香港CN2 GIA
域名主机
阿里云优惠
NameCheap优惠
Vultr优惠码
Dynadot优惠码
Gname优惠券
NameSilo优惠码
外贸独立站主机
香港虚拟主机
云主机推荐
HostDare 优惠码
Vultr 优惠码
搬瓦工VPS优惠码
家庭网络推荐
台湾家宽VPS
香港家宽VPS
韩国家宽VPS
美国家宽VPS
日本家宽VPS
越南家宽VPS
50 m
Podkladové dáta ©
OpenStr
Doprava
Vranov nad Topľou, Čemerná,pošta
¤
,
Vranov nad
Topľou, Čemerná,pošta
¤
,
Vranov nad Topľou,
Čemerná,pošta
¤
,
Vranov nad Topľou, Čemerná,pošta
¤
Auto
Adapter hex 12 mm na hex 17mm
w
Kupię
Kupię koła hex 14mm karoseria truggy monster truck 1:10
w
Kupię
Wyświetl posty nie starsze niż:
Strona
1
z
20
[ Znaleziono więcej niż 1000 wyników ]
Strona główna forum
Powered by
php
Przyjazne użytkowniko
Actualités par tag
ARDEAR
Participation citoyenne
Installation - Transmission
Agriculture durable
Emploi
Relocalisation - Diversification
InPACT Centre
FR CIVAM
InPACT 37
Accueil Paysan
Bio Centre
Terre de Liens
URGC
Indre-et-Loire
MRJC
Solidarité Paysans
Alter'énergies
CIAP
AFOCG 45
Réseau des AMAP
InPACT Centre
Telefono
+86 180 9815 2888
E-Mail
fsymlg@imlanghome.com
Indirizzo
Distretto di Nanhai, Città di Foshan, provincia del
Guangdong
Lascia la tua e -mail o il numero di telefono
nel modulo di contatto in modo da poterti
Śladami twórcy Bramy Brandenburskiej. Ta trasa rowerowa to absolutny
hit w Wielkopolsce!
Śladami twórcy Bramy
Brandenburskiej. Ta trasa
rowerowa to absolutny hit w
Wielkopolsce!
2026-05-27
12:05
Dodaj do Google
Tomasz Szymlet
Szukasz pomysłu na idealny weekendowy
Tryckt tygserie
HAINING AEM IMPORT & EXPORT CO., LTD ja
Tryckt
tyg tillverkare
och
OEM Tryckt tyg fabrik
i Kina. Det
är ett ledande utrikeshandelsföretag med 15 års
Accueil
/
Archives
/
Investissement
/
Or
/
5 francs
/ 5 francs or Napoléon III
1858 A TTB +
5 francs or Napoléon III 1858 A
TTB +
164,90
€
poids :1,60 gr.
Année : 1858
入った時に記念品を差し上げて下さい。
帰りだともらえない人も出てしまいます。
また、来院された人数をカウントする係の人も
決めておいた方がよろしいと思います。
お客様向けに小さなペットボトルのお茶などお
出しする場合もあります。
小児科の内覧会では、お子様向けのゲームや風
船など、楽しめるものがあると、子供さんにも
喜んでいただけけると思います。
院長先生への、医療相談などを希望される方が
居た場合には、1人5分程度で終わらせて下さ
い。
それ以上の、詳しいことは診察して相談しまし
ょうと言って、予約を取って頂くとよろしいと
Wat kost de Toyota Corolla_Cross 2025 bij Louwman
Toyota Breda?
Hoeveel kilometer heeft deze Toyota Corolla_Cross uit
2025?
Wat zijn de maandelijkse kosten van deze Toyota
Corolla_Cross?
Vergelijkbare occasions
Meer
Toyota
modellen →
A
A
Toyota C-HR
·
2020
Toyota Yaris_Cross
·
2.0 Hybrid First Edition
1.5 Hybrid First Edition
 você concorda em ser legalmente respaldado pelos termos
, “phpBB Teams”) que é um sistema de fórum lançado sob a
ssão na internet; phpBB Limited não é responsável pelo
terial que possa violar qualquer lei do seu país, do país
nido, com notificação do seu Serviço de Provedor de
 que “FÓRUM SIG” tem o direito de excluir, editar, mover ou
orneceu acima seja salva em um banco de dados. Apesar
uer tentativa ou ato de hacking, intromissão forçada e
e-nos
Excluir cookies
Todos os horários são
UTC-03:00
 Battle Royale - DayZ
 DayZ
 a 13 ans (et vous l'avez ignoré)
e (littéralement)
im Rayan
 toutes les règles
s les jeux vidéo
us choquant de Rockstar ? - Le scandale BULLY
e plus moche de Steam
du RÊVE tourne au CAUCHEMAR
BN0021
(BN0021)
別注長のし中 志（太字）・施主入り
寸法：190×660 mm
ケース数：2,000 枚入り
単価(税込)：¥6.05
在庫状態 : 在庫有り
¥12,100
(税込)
◇ ◇ ◇ ◇ ◇
*Assigned task*:
Give every line of text in the records above as a numbered list, leaving out any blank lines.

*Result for this task*:
1. 香港CN2 GIA
2. 域名主机
3. 阿里云优惠
4. NameCheap优惠
5. Vultr优惠码
6. Dynadot优惠码
7. Gname优惠券
8. NameSilo优惠码
9. 外贸独立站主机
10. 香港虚拟主机
11. 云主机推荐
12. HostDare 优惠码
13. Vultr 优惠码
14. 搬瓦工VPS优惠码
15. 家庭网络推荐
16. 台湾家宽VPS
17. 香港家宽VPS
18. 韩国家宽VPS
19. 美国家宽VPS
20. 日本家宽VPS
21. 越南家宽VPS
22. 50 m
23. Podkladové dáta ©
24. OpenStr
25. Doprava
26. Vranov nad Topľou, Čemerná,pošta
27. ¤
28. ,
29. Vranov nad
30. Topľou, Čemerná,pošta
31. ¤
32. ,
33. Vranov nad Topľou,
34. Čemerná,pošta
35. ¤
36. ,
37. Vranov nad Topľou, Čemerná,pošta
38. ¤
39. Auto
40. Adapter hex 12 mm na hex 17mm
41. w
42. Kupię
43. Kupię koła hex 14mm karoseria truggy monster truck 1:10
44. w
45. Kupię
46. Wyświetl posty nie starsze niż:
47. Strona
48. 1
49. z
50. 20
51. [ Znaleziono więcej niż 1000 wyników ]
52. Strona główna forum
53. Powered by
54. php
55. Przyjazne użytkowniko
56. Actualités par tag
57. ARDEAR
58. Participation citoyenne
59. Installation - Transmission
60. Agriculture durable
61. Emploi
62. Relocalisation - Diversification
63. InPACT Centre
64. FR CIVAM
65. InPACT 37
66. Accueil Paysan
67. Bio Centre
68. Terre de Liens
69. URGC
70. Indre-et-Loire
71. MRJC
72. Solidarité Paysans
73. Alter'énergies
74. CIAP
75. AFOCG 45
76. Réseau des AMAP
77. InPACT Centre
78. Telefono
79. +86 180 9815 2888
80. E-Mail
81. fsymlg@imlanghome.com
82. Indirizzo
83. Distretto di Nanhai, Città di Foshan, provincia del
84. Guangdong
85. Lascia la tua e -mail o il numero di telefono
86. nel modulo di contatto in modo da poterti
87. Śladami twórcy Bramy Brandenburskiej. Ta trasa rowerowa to absolutny
88. hit w Wielkopolsce!
89. Śladami twórcy Bramy
90. Brandenburskiej. Ta trasa
91. rowerowa to absolutny hit w
92. Wielkopolsce!
93. 2026-05-27
94. 12:05
95. Dodaj do Google
96. Tomasz Szymlet
97. Szukasz pomysłu na idealny weekendowy
98. Tryckt tygserie
99. HAINING AEM IMPORT & EXPORT CO., LTD ja
100. Tryckt
101. tyg tillverkare
102. och
103. OEM Tryckt tyg fabrik
104. i Kina. Det
105. är ett ledande utrikeshandelsföretag med 15 års
106. Accueil
107. /
108. Archives
109. /
110. Investissement
111. /
112. Or
113. /
114. 5 francs
115. / 5 francs or Napoléon III
116. 1858 A TTB +
117. 5 francs or Napoléon III 1858 A
118. TTB +
119. 164,90
120. €
121. poids :1,60 gr.
122. Année : 1858
123. 入った時に記念品を差し上げて下さい。
124. 帰りだともらえない人も出てしまいます。
125. また、来院された人数をカウントする係の人も
126. 決めておいた方がよろしいと思います。
127. お客様向けに小さなペットボトルのお茶などお
128. 出しする場合もあります。
129. 小児科の内覧会では、お子様向けのゲームや風
130. 船など、楽しめるものがあると、子供さんにも
131. 喜んでいただけけると思います。
132. 院長先生への、医療相談などを希望される方が
133. 居た場合には、1人5分程度で終わらせて下さ
134. い。
135. それ以上の、詳しいことは診察して相談しまし
136. ょうと言って、予約を取って頂くとよろしいと
137. Wat kost de Toyota Corolla_Cross 2025 bij Louwman
138. Toyota Breda?
139. Hoeveel kilometer heeft deze Toyota Corolla_Cross uit
140. 2025?
141. Wat zijn de maandelijkse kosten van deze Toyota
142. Corolla_Cross?
143. Vergelijkbare occasions
144. Meer
145. Toyota
146. modellen →
147. A
148. A
149. Toyota C-HR
150. ·
151. 2020
152. Toyota Yaris_Cross
153. ·
154. 2.0 Hybrid First Edition
155. 1.5 Hybrid First Edition
156.  você concorda em ser legalmente respaldado pelos termos
157. , “phpBB Teams”) que é um sistema de fórum lançado sob a
158. ssão na internet; phpBB Limited não é responsável pelo
159. terial que possa violar qualquer lei do seu país, do país
160. nido, com notificação do seu Serviço de Provedor de
161.  que “FÓRUM SIG” tem o direito de excluir, editar, mover ou
162. orneceu acima seja salva em um banco de dados. Apesar
163. uer tentativa ou ato de hacking, intromissão forçada e
164. e-nos
165. Excluir cookies
166. Todos os horários são
167. UTC-03:00
168.  Battle Royale - DayZ
169.  DayZ
170.  a 13 ans (et vous l'avez ignoré)
171. e (littéralement)
172. im Rayan
173.  toutes les règles
174. s les jeux vidéo
175. us choquant de Rockstar ? - Le scandale BULLY
176. e plus moche de Steam
177. du RÊVE tourne au CAUCHEMAR
178. BN0021
179. (BN0021)
180. 別注長のし中 志（太字）・施主入り
181. 寸法：190×660 mm
182. ケース数：2,000 枚入り
183. 単価(税込)：¥6.05
184. 在庫状態 : 在庫有り
185. ¥12,100
186. (税込)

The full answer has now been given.